RAW DATA
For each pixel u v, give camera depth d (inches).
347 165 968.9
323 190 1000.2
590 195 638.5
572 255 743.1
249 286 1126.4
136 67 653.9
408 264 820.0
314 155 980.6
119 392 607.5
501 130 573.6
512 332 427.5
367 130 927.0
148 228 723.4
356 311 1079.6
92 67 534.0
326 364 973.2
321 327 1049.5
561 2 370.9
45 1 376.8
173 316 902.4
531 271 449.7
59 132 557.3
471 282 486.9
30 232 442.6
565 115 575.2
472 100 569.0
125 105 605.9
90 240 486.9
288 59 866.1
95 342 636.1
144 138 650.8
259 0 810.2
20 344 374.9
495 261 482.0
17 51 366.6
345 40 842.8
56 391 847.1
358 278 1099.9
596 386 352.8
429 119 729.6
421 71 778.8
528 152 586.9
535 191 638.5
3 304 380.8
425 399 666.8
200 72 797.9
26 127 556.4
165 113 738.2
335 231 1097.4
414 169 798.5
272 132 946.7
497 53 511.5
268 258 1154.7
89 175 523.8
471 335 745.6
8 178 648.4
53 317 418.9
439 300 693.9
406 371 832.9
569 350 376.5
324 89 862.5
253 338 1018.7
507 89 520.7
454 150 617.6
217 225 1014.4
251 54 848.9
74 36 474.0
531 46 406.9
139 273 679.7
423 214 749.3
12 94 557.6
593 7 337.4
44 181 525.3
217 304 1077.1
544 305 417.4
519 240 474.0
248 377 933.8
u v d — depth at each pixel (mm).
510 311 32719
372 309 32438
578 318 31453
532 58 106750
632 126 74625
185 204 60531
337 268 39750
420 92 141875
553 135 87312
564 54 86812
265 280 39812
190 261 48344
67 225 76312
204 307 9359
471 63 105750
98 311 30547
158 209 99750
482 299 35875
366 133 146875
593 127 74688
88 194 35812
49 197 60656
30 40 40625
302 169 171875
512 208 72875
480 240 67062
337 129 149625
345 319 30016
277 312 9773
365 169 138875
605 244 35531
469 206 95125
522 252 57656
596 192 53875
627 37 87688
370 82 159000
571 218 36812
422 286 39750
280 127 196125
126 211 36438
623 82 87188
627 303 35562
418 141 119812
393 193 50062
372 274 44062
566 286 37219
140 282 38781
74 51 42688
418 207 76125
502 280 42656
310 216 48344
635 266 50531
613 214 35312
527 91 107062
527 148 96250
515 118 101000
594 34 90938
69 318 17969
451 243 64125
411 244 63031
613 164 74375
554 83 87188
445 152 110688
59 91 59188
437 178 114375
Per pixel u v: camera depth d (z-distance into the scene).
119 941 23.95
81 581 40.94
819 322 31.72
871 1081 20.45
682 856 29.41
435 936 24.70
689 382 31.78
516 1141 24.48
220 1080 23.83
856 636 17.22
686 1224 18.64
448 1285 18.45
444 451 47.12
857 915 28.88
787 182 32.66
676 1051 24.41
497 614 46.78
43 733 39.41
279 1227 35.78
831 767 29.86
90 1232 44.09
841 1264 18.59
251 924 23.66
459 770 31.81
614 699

EXERCISE BRIEF
Retype all the data, keeping every character the same.

YOUR SOLUTION
For each pixel u v, give camera depth d (inches).
347 165 968.9
323 190 1000.2
590 195 638.5
572 255 743.1
249 286 1126.4
136 67 653.9
408 264 820.0
314 155 980.6
119 392 607.5
501 130 573.6
512 332 427.5
367 130 927.0
148 228 723.4
356 311 1079.6
92 67 534.0
326 364 973.2
321 327 1049.5
561 2 370.9
45 1 376.8
173 316 902.4
531 271 449.7
59 132 557.3
471 282 486.9
30 232 442.6
565 115 575.2
472 100 569.0
125 105 605.9
90 240 486.9
288 59 866.1
95 342 636.1
144 138 650.8
259 0 810.2
20 344 374.9
495 261 482.0
17 51 366.6
345 40 842.8
56 391 847.1
358 278 1099.9
596 386 352.8
429 119 729.6
421 71 778.8
528 152 586.9
535 191 638.5
3 304 380.8
425 399 666.8
200 72 797.9
26 127 556.4
165 113 738.2
335 231 1097.4
414 169 798.5
272 132 946.7
497 53 511.5
268 258 1154.7
89 175 523.8
471 335 745.6
8 178 648.4
53 317 418.9
439 300 693.9
406 371 832.9
569 350 376.5
324 89 862.5
253 338 1018.7
507 89 520.7
454 150 617.6
217 225 1014.4
251 54 848.9
74 36 474.0
531 46 406.9
139 273 679.7
423 214 749.3
12 94 557.6
593 7 337.4
44 181 525.3
217 304 1077.1
544 305 417.4
519 240 474.0
248 377 933.8
u v d — depth at each pixel (mm).
510 311 32719
372 309 32438
578 318 31453
532 58 106750
632 126 74625
185 204 60531
337 268 39750
420 92 141875
553 135 87312
564 54 86812
265 280 39812
190 261 48344
67 225 76312
204 307 9359
471 63 105750
98 311 30547
158 209 99750
482 299 35875
366 133 146875
593 127 74688
88 194 35812
49 197 60656
30 40 40625
302 169 171875
512 208 72875
480 240 67062
337 129 149625
345 319 30016
277 312 9773
365 169 138875
605 244 35531
469 206 95125
522 252 57656
596 192 53875
627 37 87688
370 82 159000
571 218 36812
422 286 39750
280 127 196125
126 211 36438
623 82 87188
627 303 35562
418 141 119812
393 193 50062
372 274 44062
566 286 37219
140 282 38781
74 51 42688
418 207 76125
502 280 42656
310 216 48344
635 266 50531
613 214 35312
527 91 107062
527 148 96250
515 118 101000
594 34 90938
69 318 17969
451 243 64125
411 244 63031
613 164 74375
554 83 87188
445 152 110688
59 91 59188
437 178 114375
Per pixel u v: camera depth d (z-distance into the scene).
119 941 23.95
81 581 40.94
819 322 31.72
871 1081 20.45
682 856 29.41
435 936 24.70
689 382 31.78
516 1141 24.48
220 1080 23.83
856 636 17.22
686 1224 18.64
448 1285 18.45
444 451 47.12
857 915 28.88
787 182 32.66
676 1051 24.41
497 614 46.78
43 733 39.41
279 1227 35.78
831 767 29.86
90 1232 44.09
841 1264 18.59
251 924 23.66
459 770 31.81
614 699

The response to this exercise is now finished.